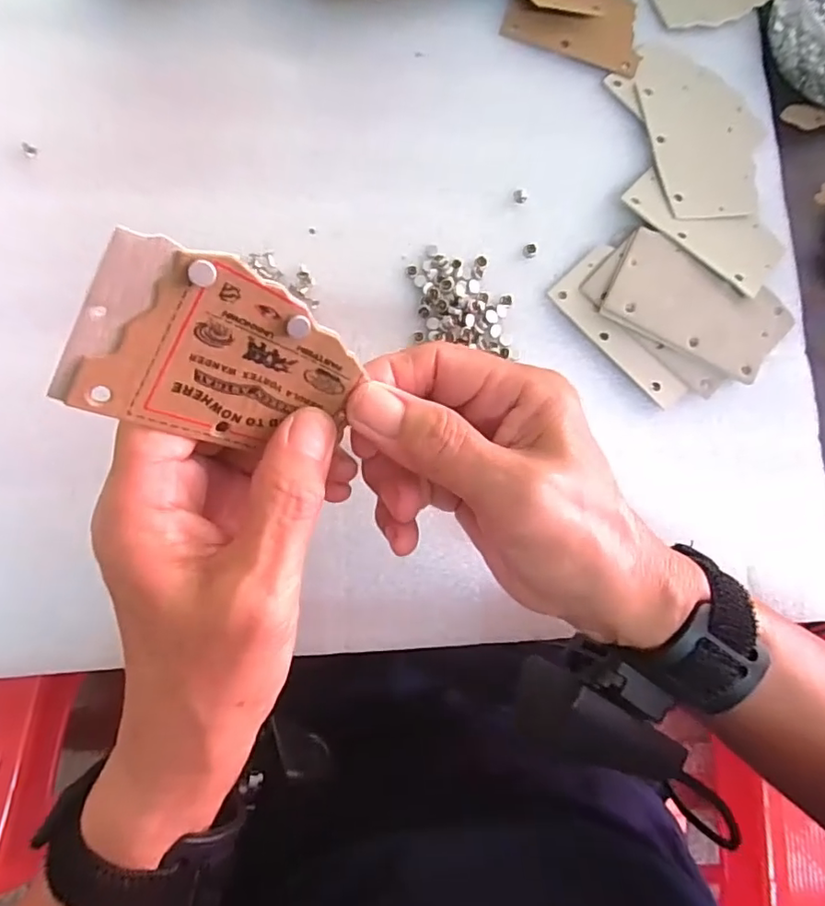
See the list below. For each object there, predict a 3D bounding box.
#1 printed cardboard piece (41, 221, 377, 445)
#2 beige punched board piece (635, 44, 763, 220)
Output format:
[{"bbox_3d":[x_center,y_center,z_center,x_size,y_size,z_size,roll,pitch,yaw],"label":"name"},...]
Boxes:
[{"bbox_3d":[-0.055,-0.027,0.168,0.075,0.004,0.053,20,113,-37],"label":"printed cardboard piece"},{"bbox_3d":[0.161,-0.179,0.316,0.062,0.004,0.106,-7,78,-7],"label":"beige punched board piece"}]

----

WHAT TO DO – Print every record above exactly as written, leaving out the pictures.

SOLVED EXERCISE –
See the list below. For each object there, predict a 3D bounding box.
#1 printed cardboard piece (41, 221, 377, 445)
#2 beige punched board piece (635, 44, 763, 220)
Output format:
[{"bbox_3d":[x_center,y_center,z_center,x_size,y_size,z_size,roll,pitch,yaw],"label":"name"},...]
Boxes:
[{"bbox_3d":[-0.055,-0.027,0.168,0.075,0.004,0.053,20,113,-37],"label":"printed cardboard piece"},{"bbox_3d":[0.161,-0.179,0.316,0.062,0.004,0.106,-7,78,-7],"label":"beige punched board piece"}]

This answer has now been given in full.